There's a marker at the end of Kikehah Street so you know a historical spot in Osage County lies just beyond the canopy of trees here.

It's been here since 1926, and though it was made safer in the 70's, this swinging footbridge is not for the faint of heart.

It's Erik Sperry's first trip across Pawhuska's swinging bridge.

At one time this was the only way residents had to get from one side of Pawhuska into town and it still is for many without cars.

The steel cables might be rusty and the boards a little creaky, but you have to ignore all that once you've committed to cross.

And, although the sign warns not to shake the swinging bridge, there are those that still do.

Frank Curry, who has lived in Pawhuska all his life, has spent the last 30 years on the west side of the swinging bridge.

He's crossed on it since he was a kid.

Curry says most of them tourists who lose their nerve halfway through the trip across the bridge and refuse to go back.

"I've seen a lot of people come out here and freeze out here in the middle of it and I've seen a lot of them get over here and make their husbands come back, get the car and drive around here and pick 'em up," Curry said.
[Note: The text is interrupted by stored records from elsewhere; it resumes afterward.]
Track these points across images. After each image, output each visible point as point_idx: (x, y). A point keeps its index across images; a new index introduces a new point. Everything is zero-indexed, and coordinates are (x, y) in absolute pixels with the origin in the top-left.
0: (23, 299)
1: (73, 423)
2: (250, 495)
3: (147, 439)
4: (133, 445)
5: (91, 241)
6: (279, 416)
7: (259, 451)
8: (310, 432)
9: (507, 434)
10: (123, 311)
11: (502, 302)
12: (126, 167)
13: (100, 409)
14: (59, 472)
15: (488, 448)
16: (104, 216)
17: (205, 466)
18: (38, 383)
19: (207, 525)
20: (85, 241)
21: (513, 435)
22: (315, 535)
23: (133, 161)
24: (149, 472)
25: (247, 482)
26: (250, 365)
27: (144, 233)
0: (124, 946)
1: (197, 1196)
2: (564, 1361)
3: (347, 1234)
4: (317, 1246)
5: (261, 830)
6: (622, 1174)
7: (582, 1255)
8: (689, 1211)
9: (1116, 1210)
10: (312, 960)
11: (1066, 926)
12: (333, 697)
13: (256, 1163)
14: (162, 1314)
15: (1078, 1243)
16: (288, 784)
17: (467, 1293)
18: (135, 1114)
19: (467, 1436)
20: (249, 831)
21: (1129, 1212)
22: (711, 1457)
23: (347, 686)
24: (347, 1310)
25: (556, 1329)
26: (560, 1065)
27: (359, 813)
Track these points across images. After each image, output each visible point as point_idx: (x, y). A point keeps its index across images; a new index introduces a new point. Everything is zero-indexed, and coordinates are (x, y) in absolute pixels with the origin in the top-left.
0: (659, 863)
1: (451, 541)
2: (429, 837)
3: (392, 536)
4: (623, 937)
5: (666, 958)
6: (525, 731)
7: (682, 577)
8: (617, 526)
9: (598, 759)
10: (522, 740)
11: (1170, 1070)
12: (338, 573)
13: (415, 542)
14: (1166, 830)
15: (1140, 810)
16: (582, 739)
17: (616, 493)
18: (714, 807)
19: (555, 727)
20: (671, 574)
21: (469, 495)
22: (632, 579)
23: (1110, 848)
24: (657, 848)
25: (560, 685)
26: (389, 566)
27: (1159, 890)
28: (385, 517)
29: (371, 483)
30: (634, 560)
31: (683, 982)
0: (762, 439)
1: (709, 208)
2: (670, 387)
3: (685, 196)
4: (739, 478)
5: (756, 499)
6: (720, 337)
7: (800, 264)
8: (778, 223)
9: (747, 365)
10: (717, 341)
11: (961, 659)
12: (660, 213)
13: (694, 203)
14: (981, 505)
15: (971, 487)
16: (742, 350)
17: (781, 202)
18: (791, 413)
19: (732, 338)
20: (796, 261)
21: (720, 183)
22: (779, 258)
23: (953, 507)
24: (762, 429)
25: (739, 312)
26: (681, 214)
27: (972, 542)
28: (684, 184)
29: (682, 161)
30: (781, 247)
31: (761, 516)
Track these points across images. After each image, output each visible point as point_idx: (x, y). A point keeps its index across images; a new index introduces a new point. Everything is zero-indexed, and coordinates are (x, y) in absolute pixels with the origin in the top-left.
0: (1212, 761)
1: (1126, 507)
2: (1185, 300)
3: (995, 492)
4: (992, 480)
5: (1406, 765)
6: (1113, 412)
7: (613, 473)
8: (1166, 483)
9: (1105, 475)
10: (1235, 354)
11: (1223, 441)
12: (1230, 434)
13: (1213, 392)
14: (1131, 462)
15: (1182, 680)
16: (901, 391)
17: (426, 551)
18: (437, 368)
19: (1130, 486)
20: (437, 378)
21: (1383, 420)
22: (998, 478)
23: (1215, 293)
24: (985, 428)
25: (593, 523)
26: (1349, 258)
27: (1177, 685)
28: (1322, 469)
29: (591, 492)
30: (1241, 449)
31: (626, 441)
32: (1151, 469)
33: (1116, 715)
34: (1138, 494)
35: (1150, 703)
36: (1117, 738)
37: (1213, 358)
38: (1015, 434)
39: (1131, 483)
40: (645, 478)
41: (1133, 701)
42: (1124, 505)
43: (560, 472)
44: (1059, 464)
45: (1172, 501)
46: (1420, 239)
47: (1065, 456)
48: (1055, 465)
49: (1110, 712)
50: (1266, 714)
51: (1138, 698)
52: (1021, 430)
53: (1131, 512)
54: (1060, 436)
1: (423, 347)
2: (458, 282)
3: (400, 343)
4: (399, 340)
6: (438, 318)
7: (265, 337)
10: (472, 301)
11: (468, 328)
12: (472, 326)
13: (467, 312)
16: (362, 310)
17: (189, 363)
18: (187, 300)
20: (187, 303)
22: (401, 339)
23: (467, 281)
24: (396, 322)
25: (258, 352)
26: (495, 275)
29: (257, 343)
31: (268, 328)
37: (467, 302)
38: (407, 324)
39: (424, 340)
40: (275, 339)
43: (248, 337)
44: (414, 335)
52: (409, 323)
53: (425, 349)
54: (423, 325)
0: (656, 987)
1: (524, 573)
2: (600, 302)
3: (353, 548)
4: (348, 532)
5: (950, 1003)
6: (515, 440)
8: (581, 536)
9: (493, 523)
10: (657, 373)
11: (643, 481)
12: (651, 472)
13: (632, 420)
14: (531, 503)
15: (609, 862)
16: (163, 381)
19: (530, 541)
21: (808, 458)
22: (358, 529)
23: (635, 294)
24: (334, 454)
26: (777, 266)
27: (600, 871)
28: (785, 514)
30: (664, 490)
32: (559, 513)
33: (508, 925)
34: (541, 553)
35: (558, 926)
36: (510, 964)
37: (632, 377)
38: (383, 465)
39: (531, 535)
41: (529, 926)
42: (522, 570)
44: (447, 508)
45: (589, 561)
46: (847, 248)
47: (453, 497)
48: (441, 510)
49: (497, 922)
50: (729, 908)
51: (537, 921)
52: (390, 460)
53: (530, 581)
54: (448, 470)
Bird Creek is shallow but a long way down from up here, especially on a windy day.

Curry says there have been very few incidents on the bridge in the almost 100-years it's been here. 

But there was that time he forgot there was a board missing.

The city is a little quicker to keep up with most repairs on the swinging bridge now that hundreds of people have discovered it's here.

It's another quirky little gem on an Oklahoma back road that you at least should see, and if you have the nerve walk across.

You can Google interesting things to see in Pawhuska and directions for the swinging bridge will come up.